[What this task involves]
Output the lines below verbatim, from the first one up to and including the line with "LYYM BEAUTY SUCCESSFULLY".

Saved data entries:
------------------------------

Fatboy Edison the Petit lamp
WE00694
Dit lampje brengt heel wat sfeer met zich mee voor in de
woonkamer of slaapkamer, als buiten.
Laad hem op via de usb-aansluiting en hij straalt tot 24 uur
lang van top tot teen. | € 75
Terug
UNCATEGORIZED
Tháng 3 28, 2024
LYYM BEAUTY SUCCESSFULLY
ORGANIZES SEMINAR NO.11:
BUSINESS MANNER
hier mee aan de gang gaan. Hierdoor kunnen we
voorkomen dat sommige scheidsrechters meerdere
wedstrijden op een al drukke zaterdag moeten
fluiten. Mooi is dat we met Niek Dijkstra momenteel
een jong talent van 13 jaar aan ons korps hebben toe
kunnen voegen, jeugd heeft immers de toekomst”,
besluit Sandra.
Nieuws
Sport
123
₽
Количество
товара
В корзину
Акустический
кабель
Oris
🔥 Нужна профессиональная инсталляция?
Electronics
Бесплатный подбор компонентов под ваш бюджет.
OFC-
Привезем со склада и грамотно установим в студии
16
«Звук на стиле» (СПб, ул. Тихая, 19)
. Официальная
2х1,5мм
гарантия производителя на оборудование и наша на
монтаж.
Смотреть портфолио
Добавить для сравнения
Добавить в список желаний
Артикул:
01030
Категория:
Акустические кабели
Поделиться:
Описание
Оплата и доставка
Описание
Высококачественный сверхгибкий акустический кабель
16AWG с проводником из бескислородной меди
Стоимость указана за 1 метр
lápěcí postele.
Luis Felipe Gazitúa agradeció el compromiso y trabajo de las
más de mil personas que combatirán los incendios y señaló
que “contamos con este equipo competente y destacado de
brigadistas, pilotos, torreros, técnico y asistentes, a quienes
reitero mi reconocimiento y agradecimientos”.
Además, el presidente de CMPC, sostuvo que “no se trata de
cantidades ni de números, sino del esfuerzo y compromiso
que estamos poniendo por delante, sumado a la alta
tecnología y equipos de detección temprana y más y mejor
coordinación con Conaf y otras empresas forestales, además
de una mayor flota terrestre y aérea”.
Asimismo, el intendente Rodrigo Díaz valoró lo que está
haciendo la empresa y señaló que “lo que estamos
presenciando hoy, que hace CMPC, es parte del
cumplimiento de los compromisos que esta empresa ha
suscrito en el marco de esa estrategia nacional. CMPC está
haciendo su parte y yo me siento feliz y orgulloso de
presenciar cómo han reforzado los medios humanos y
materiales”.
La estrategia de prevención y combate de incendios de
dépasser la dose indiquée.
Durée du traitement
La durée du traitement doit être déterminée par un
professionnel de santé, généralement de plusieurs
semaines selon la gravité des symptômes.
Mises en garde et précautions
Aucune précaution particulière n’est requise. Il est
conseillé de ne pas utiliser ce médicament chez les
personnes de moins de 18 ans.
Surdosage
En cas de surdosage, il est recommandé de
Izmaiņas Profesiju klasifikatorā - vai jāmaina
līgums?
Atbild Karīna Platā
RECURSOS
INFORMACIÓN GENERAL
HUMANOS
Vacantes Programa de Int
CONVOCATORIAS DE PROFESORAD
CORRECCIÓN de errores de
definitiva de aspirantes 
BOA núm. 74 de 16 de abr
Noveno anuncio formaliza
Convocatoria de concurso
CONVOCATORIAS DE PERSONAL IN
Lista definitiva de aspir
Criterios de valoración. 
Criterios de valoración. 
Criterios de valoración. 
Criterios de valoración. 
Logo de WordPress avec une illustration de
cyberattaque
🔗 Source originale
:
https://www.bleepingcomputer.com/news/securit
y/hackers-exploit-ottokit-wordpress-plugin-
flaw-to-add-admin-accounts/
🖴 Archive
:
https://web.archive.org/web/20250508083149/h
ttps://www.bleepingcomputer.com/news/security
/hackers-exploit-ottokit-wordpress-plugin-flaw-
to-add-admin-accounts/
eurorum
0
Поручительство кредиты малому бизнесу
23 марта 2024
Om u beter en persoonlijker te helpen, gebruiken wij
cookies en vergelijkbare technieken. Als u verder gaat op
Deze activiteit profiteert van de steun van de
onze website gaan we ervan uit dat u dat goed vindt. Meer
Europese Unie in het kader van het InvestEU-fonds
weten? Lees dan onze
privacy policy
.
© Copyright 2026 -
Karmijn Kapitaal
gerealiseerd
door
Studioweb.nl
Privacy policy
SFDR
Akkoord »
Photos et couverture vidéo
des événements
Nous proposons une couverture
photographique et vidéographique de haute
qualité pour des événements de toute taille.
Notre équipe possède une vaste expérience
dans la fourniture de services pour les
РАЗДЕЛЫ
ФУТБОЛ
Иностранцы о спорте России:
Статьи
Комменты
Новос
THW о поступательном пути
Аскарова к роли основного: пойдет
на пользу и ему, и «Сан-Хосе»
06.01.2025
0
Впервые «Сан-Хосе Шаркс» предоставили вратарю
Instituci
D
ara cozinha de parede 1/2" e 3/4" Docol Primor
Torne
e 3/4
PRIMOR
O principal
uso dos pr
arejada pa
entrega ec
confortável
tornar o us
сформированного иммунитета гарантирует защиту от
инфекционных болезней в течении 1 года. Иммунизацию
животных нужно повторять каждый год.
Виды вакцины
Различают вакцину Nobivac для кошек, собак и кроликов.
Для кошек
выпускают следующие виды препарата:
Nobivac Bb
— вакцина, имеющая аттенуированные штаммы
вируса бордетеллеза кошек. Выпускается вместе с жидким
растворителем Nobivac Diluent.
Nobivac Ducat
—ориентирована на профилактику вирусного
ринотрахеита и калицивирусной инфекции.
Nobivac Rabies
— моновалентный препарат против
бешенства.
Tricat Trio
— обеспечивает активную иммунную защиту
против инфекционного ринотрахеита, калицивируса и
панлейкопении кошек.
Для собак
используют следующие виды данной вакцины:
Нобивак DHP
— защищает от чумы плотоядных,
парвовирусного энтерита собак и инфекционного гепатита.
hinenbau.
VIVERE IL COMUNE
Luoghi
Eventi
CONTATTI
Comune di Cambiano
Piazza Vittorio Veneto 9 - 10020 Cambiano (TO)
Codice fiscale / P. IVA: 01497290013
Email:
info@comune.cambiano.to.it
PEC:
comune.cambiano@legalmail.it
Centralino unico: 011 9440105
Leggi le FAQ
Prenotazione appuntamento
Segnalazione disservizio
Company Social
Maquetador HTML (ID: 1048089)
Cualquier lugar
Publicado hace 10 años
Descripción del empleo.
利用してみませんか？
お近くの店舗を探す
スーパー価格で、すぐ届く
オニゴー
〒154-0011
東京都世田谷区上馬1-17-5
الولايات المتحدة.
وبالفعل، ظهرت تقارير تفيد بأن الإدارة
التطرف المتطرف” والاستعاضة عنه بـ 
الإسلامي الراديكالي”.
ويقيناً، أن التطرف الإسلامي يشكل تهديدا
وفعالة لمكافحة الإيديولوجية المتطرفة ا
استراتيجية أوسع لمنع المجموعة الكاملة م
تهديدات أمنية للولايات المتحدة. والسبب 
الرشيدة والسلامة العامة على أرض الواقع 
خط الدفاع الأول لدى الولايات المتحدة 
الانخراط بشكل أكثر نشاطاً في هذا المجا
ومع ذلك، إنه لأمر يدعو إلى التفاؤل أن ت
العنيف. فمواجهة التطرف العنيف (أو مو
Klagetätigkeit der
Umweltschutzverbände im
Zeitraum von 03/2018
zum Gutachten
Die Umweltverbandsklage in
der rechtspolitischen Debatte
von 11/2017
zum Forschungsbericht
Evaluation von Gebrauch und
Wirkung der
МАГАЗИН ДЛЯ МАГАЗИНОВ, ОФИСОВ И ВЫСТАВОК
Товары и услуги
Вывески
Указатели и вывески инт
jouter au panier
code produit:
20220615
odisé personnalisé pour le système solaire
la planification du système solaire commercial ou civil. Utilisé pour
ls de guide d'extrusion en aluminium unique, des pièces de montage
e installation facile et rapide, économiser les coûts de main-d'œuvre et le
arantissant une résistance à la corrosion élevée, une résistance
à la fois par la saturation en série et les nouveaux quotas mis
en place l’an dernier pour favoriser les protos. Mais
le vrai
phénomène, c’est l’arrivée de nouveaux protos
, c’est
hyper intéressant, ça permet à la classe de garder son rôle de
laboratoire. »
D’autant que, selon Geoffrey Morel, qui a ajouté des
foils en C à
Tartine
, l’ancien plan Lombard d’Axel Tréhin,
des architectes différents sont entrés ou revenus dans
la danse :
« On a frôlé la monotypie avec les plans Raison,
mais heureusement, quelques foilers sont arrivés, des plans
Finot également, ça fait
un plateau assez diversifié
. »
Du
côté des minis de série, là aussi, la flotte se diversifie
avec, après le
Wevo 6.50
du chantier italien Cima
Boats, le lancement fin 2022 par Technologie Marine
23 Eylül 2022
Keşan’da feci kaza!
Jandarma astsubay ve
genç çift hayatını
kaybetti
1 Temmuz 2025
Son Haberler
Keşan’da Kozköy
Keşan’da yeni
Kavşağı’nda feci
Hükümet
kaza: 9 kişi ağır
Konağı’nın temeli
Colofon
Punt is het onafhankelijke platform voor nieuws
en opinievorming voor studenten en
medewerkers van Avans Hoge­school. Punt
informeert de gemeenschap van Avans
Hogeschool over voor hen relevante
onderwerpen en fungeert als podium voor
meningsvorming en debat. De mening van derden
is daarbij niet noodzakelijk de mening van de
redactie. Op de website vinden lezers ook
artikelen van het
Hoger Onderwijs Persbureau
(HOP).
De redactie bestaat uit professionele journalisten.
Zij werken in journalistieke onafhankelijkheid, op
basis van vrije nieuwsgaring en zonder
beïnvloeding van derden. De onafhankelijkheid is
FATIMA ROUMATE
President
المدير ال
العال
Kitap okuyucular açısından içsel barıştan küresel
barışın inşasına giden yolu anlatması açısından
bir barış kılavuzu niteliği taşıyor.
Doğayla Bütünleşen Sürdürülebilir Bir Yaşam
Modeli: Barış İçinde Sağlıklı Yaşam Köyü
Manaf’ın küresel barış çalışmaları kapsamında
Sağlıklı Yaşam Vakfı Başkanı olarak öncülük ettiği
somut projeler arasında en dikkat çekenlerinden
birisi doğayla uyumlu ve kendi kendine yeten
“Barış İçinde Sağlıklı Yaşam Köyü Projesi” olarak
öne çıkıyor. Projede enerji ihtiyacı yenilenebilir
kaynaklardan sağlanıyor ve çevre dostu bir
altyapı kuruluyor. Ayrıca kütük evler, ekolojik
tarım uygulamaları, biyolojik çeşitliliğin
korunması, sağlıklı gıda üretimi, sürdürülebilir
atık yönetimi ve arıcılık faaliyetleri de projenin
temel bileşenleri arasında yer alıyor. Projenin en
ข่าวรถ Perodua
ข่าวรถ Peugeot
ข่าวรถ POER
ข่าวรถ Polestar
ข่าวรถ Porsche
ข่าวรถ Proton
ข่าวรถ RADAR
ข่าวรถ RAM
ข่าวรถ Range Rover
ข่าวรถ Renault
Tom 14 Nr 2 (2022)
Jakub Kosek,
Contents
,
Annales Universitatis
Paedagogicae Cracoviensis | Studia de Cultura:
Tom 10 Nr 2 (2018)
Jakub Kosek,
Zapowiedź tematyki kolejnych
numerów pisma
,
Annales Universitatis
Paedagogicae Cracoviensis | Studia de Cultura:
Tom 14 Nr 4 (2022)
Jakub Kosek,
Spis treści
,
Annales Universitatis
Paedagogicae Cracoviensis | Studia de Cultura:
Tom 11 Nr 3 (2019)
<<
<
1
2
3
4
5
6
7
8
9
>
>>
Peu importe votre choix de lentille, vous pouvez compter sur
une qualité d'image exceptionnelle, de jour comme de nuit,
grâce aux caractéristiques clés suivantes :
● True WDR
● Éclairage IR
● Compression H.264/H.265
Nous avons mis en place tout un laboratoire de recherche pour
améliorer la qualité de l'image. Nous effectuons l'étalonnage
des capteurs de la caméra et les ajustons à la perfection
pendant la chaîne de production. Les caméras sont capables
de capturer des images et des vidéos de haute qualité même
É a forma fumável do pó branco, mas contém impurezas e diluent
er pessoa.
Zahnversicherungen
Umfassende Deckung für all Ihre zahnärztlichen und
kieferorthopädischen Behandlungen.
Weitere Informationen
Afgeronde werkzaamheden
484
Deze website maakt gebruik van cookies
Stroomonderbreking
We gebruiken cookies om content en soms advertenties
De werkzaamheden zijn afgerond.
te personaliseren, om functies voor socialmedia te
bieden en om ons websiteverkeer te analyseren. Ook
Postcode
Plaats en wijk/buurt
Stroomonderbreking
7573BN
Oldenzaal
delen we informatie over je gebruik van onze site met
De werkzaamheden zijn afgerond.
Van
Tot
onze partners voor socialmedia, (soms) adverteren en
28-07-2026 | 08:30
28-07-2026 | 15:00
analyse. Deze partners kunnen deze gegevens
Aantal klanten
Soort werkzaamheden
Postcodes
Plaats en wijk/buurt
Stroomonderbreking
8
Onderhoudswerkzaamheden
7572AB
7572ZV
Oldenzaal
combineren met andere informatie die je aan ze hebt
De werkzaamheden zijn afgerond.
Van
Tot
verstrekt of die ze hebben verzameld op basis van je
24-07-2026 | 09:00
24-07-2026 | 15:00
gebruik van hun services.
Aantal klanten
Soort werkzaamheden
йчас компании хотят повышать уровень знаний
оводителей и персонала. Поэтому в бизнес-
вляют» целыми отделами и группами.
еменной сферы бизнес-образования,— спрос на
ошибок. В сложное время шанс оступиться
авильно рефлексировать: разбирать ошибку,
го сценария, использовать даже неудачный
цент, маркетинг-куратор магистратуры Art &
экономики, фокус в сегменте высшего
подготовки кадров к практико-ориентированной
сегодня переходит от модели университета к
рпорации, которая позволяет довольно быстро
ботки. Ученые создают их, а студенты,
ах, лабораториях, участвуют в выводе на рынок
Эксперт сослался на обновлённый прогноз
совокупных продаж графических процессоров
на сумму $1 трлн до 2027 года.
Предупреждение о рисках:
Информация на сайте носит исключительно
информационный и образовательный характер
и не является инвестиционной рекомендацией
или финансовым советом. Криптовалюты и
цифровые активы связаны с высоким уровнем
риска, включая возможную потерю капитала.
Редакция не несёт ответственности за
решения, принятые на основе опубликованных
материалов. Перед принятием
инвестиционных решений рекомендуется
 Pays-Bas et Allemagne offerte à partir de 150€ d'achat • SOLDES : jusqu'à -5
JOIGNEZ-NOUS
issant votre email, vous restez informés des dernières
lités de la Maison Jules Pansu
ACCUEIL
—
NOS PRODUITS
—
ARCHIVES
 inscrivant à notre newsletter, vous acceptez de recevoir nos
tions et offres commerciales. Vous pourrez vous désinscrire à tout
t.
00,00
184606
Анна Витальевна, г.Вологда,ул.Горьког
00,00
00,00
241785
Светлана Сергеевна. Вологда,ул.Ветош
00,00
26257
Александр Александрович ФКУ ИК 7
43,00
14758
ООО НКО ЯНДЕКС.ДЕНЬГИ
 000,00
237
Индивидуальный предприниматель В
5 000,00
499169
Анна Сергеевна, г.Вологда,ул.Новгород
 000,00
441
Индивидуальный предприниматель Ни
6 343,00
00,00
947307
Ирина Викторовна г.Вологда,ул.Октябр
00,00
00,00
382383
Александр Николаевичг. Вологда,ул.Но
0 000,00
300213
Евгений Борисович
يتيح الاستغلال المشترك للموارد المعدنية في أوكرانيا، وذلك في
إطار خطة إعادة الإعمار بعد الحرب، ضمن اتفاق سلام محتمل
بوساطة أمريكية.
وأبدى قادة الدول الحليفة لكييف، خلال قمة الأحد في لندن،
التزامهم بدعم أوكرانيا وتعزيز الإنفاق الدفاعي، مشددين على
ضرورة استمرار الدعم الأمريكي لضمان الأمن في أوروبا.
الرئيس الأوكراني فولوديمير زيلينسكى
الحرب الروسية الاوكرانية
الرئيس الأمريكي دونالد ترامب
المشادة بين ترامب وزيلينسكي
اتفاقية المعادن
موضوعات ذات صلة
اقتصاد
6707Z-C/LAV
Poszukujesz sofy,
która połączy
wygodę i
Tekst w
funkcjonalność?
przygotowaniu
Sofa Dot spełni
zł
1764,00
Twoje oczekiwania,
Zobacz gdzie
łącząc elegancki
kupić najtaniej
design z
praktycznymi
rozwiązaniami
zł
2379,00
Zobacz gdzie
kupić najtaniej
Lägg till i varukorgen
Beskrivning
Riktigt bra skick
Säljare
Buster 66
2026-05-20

------------------------------

[Result of this task]
Fatboy Edison the Petit lamp
WE00694
Dit lampje brengt heel wat sfeer met zich mee voor in de
woonkamer of slaapkamer, als buiten.
Laad hem op via de usb-aansluiting en hij straalt tot 24 uur
lang van top tot teen. | € 75
Terug
UNCATEGORIZED
Tháng 3 28, 2024
LYYM BEAUTY SUCCESSFULLY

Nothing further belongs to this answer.